Ask HN: Is Dropbox good enough to sync code between computers? - chrisblackwell
I&#x27;m sure a lot of people have this problem. You code on one computer, then want to pick it up on the next computer.<p>Yes, we could use Git and Github to do pull requests, but there is a lot of stuff I put in my gitignore file that would just be nice to have synced across (like bower components).
======
iamthepieman
I had to take this one step further and actually use dropbox as a deployment
mechanism. I was working for a government department and could not get remote
access to the servers. This meant a one hour drive each way anytime I had to
make a change to the code. I couldn't test, get updates to the data model,
deploy or even check that the server was up without driving two hours.

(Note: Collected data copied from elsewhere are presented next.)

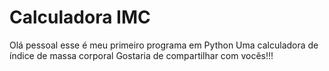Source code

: # Calculadora IMC
Olá pessoal esse é meu primeiro programa em Python
Uma calculadora de índice de massa corporal
Gostaria de compartilhar com vocês!!!
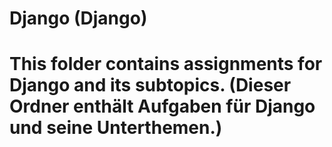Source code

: # Django (Django)
# This folder contains assignments for Django and its subtopics. (Dieser Ordner enthält Aufgaben für Django und seine Unterthemen.)
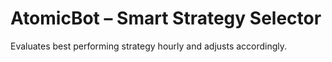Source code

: # AtomicBot – Smart Strategy Selector
Evaluates best performing strategy hourly and adjusts accordingly.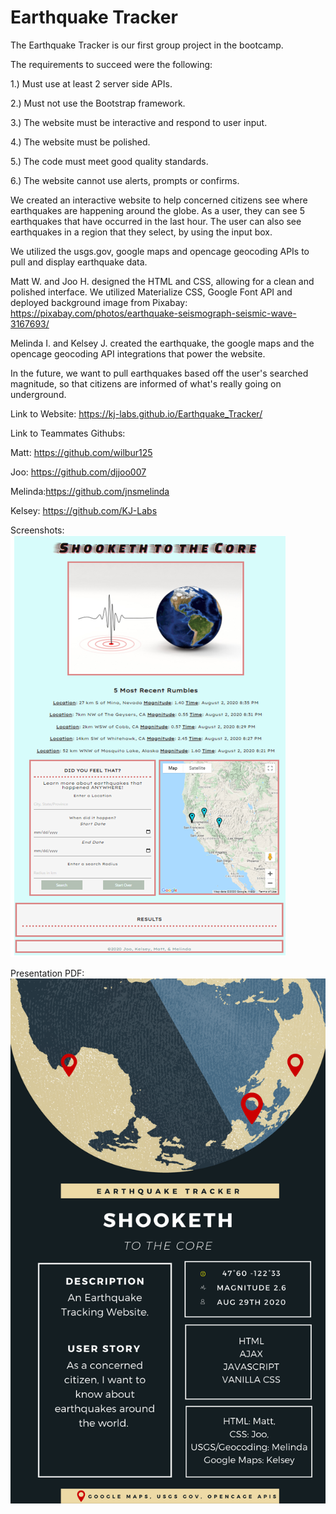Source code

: # Earthquake Tracker

The Earthquake Tracker is our first group project in the bootcamp. 

The requirements to succeed were the following: 

1.) Must use at least 2 server side APIs.

2.) Must not use the Bootstrap framework.

3.) The website must be interactive and respond to user input. 

4.) The website must be polished.

5.) The code must meet good quality standards.

6.) The website cannot use alerts, prompts or confirms. 

We created an interactive website to help concerned citizens see where earthquakes are happening around the globe. As a user, they can see 5 earthquakes that have occurred in the last hour. The user can also see earthquakes in a region that they select, by using the input box. 

We utilized the usgs.gov, google maps and opencage geocoding APIs to pull and display earthquake data. 

Matt W. and Joo H. designed the HTML and CSS, allowing for a clean and polished interface.
We utilized Materialize CSS, Google Font API and deployed background image from Pixabay:
https://pixabay.com/photos/earthquake-seismograph-seismic-wave-3167693/

Melinda I. and Kelsey J. created the earthquake, the google maps and the opencage geocoding API integrations that power the website.

In the future, we want to pull earthquakes based off the user's searched magnitude, so that citizens are informed of what's really going on underground.

Link to Website: https://kj-labs.github.io/Earthquake_Tracker/

Link to Teammates Githubs: 

Matt: https://github.com/wilbur125

Joo: https://github.com/djjoo007

Melinda:https://github.com/jnsmelinda

Kelsey: https://github.com/KJ-Labs

Screenshots:![website Screenshots](https://github.com/KJ-Labs/Earthquake_Tracker/blob/master/assets/imgs/screenshots.PNG "website Screenshots")

Presentation PDF:![Presentation Picture](https://github.com/KJ-Labs/Earthquake_Tracker/blob/master/assets/imgs/presentationpicture.png "Presentation Picture")


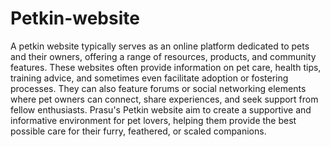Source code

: # Petkin-website
A petkin website typically serves as an online platform dedicated to pets and their owners, offering a range of resources, products, and community features. These websites often provide information on pet care, health tips, training advice, and sometimes even facilitate adoption or fostering processes. They can also feature forums or social networking elements where pet owners can connect, share experiences, and seek support from fellow enthusiasts. Prasu's Petkin website aim to create a supportive and informative environment for pet lovers, helping them provide the best possible care for their furry, feathered, or scaled companions.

This wouldn't have been bad if I could have spent a day out of every 5-7 at
this clients offices which is what I did do for the first few days getting
their very simple data services setup. However, after initial development
there were many configuration changes and problems with their data and network
that meant I was hopping in my car to spend ten minutes changing a line in a
config file.

I couldn't install remote desktop software or get access to the right machines
over their VPN, but I did convince the sysadmin to let me install dropbox on
the web server. I simply setup a deployment profile that pointed to my local
dropbox folder on my dev machine and when I needed to push changes I would
just build against that config and deploy to the dropbox folder. A few seconds
to a minute later I could reload the clients web page and see my changes.

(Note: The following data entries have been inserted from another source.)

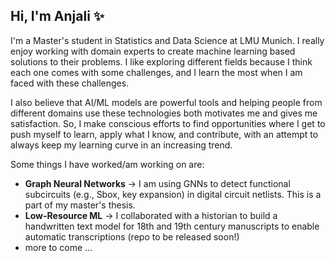 ## Hi, I'm Anjali ✨

I'm a Master's student in Statistics and Data Science at LMU Munich. I really enjoy working with domain experts to create machine learning based solutions to their problems. I like exploring different fields because I think each one comes with some challenges, and I learn the most when I am faced with these challenges.

I also believe that AI/ML models are powerful tools and helping people from different domains use these technologies both motivates me and gives me satisfaction. So, I make conscious efforts to find opportunities where I get to push myself to learn, apply what I know, and contribute, with an attempt to always keep my learning curve in an increasing trend. 

Some things I have worked/am working on are:
- **Graph Neural Networks** -> I am using GNNs to detect functional subcircuits (e.g., Sbox, key expansion) in digital circuit netlists. This is a part of my master's thesis.
- **Low-Resource ML** -> I collaborated with a historian to build a handwritten text model for 18th and 19th century manuscripts to enable automatic transcriptions (repo to be released soon!)
- more to come ...
<!--
**anjalisarawgi/anjalisarawgi** is a ✨ _special_ ✨ repository because its `README.md` (this file) appears on your GitHub profile.

Here are some ideas to get you started:

- 🔭 I’m currently working on ...
- 🌱 I’m currently learning ...
- 👯 I’m looking to collaborate on ...
- 🤔 I’m looking for help with ...
- 💬 Ask me about ...
- 📫 How to reach me: ...
- 😄 Pronouns: ...
- ⚡ Fun fact: ...
-->
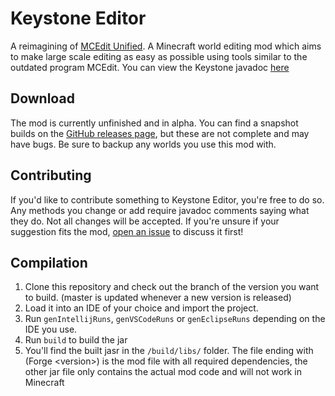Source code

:# Keystone Editor
A reimagining of [MCEdit Unified](https://www.mcedit-unified.net/). A Minecraft world editing mod which aims to make large scale editing as easy as possible using tools similar to the outdated program MCEdit. You can view the Keystone javadoc [here](https://keystoneteam.github.io)

Download
--------------
The mod is currently unfinished and in alpha. You can find a snapshot builds on the [GitHub releases page](https://github.com/KeystoneTeam/KeystoneEditor/releases/), but these are not complete and may have bugs. Be sure to backup any worlds you use this mod with.

Contributing
--------------
If you'd like to contribute something to Keystone Editor, you're free to do so. Any methods you change or add require javadoc comments saying what they do. Not all changes will be accepted. If you're unsure if your suggestion fits the mod, [open an issue](https://github.com/KeystoneTeam/KeystoneEditor/issues) to discuss it first!

Compilation
--------------
1) Clone this repository and check out the branch of the version you want to build. (master is updated whenever a new version is released)
2) Load it into an IDE of your choice and import the project.
3) Run `genIntellijRuns`, `genVSCodeRuns` or `genEclipseRuns` depending on the IDE you use.
4) Run `build` to build the jar
5) You'll find the built jasr in the `/build/libs/` folder. The file ending with (Forge \<version\>) is the mod file with all required dependencies, the other jar file only contains the actual mod code and will not work in Minecraft
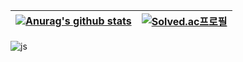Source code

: 

| <a href="https://github.com/project815/github-readme-stats"><img align="center" src="https://github-readme-stats.vercel.app/api?username=project815&show_icons=true&include_all_commits=true&theme=buefy&hide_border=true" alt="Anurag's github stats" /></a> |  <div>[![Solved.ac프로필](http://mazassumnida.wtf/api/v2/generate_badge?boj=ske3056)](https://solved.ac/ske3056)<div/> |
| ------------- | ------------- |






![js](https://img.shields.io/badge/JavaScript-F7DF1E?style=for-the-badge&logo=JavaScript&logoColor=white)
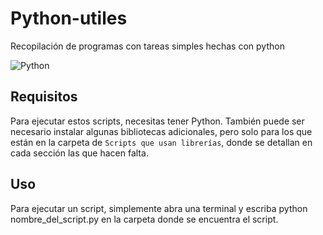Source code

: # Python-utiles

Recopilación de programas con tareas simples hechas con python

![Python](https://www.python.org/static/community_logos/python-logo-master-v3-TM-flattened.png)

## Requisitos

Para ejecutar estos scripts, necesitas tener Python. También puede ser necesario instalar algunas bibliotecas adicionales, pero solo para los que están en la carpeta de `Scripts que usan librerías`, donde se detallan en cada sección las que hacen falta.

## Uso

Para ejecutar un script, simplemente abra una terminal y escriba python nombre_del_script.py en la carpeta donde se encuentra el script.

The actual setup was somewhat more complex than this. I had to configure
dropbox to run as a service so it continued to run even when my user was not
logged in and I took some extra security precautions with the dropbox user
permissions.

------
sumitgt
I previously used Dropbox to sync my code (in addition to having it on
Github).

But once, it had some sort of a conflict and simply replaced some of my files
with incorrect versions when I edited on another PC while forgetting to run
sync on previous PC (my mistake). I freaked out and stopped the practice
because I felt like Dropbox does not handle conflicts well.

I use OneDrive for syncing my projects folder now. Haven't faced any problems
yet (apart from OneDrive changing permissions on all my files). However, I
treat this strictly as a secondary backup in addition to Github.

------
eivarv
I've moved my personal working source-dir to Dropbox, and symlinked it to
~/src on both my computers (in addition to my editor's workspace and session
files, amongst other things).

It has worked like a charm in my case, though the odd conflict does occur when
changing very quickly back and forth between keyboards. I've also experienced
some sync failures when rapidly changing lots of small files, but this can be
remedied by pausing and resuming sync.

Though I've been doing this for years, I have never experienced any bigger
problems that I were not able to fix with a quick rollback via Dropbox' web
interface.

------
joeclark77
I do this, but be aware, it's mainly for going from my office computer to my
home computer. I don't know if it would suffice if I were using two computers
at nearly the same time. Dropbox takes at least several seconds to sync files,
longer for big ones, so if you're literally going back and forth between two
keyboards you may need to wait for Dropbox to catch up.

------
kseistrup
How about using syncthing instead?

[https://syncthing.net/](https://syncthing.net/)

------
jpetersonmn
I mostly write small 1 file python, PowerShell scripts along with some VB.Net
utilities. I just save my work in my drop box and I'm able to work on them on
any computer. Works pretty good for small projects that you're working on
alone. I should figure out git one of these days I suppose.

------
facorreia
No. That sounds enticing, and I tried that, but there are just too many things
that can go wrong and you'll end up with corrupted repositories.

------
PandaMX
I do this for a few personal projects between work and home. It works on a
small scale, not the most efficient method however.